Few authors have written about the region as a whole in recent years, nor have many laid out a vision for its future. In part, the paucity of works reflects a recognition of the region’s great variety across dozens of countries; after all, few books have been written about Asia writ large, either. But this deficit also suggests a Latin America on the margins of today’s global trends. Economic growth in the region has been too tepid to draw the serious investment by global companies. The lack of widespread terrorism and war has, in good ways, consigned it to the geopolitical sidelines. Meanwhile, governments in the region have turned inward to focus on their own political struggles and their failures to meet voters’ demands for better public services, increased economic opportunities, and reduced corruption.

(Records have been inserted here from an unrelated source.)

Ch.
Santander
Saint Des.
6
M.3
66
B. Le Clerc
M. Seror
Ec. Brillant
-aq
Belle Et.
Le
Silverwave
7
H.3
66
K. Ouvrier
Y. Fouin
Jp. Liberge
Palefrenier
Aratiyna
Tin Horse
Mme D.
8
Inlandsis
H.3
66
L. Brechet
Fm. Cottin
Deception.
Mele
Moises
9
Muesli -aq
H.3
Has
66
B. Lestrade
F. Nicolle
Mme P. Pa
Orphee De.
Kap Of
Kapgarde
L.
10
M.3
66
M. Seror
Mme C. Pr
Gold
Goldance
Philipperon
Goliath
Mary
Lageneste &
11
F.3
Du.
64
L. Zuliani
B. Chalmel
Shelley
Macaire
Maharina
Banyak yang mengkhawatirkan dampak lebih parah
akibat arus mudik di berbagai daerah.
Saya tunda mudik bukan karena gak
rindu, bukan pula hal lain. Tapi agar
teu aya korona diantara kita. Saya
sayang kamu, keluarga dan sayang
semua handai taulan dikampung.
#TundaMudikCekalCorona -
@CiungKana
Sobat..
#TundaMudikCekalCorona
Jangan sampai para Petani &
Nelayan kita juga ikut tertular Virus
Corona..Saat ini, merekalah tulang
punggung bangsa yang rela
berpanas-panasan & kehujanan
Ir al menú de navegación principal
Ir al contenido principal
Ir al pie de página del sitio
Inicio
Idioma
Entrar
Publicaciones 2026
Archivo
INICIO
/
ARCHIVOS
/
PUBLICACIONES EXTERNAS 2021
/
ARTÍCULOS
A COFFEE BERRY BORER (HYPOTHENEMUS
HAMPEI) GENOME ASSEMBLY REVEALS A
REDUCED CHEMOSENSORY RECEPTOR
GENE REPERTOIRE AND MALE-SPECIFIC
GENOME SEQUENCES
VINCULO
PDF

By delving into Latin America’s intellectual history, Krauze illuminates the old ideas that continue to drive debates. Varied strains of anti-Americanism still pervade diplomatic relations and often stymie bilateral initiatives. Aspiring politicians on the left and the right today emulate the tactics of leaders such as Eva Perón, who served as Argentina’s first lady from 1946 to 1952, and Hugo Chávez, the Venezuelan president from 2002 to 2013, who railed against elites and sought to channel the so-called popular will without the interference of pesky democratic checks and balances. A century ago, the Peruvian intellectual José Carlos Mariátegui argued for the rights of indigenous peoples, foreshadowing the identity politics now taking root. These theories, philosophies, and approaches remain alive and vital to understanding the region today.

Reid, a longtime Latin America reporter and editor for The Economist, wrote the best current history of the region. In his 2008 classic, he did not gloss over the region’s problems, but he also told a quieter story of falling poverty rates, slightly narrowing inequalities, expanding social services, and hard-fought democratic advances.

The COVID-19 pandemic has devastated health, education, and economic structures, threatening decades of gains in Latin America. Violence, corruption, and poor infrastructure and public services hold back economic opportunities and prosperity. The region has done little to prepare for the industrial and labor transformations that automation and technology will swiftly bring.

Still, Latin America can play a vital role in the global fight against climate change. It is home to many of the world’s largest reserves of minerals essential for green technologies. And many of its countries have begun their own transition away from fossil fuels from an enviable base of already productive renewable energies. The region is well placed to take advantage of the once-in-a-generation unmooring of global supply chains now underway, with so many of its countries already free trade partners and democratic allies of the United States. Yet its political leaders, companies, workers, activists, and voters will need to grab the opportunities before other regions do to ensure that Latin America does not flatline while other parts of the world rise. As Reid notes in his 2017 revised edition, Latin America has surmounted considerable challenges in the past. And although democratic governance requires that reforms be incremental, Latin America’s history shows such efforts can bring real, lasting, and positive change.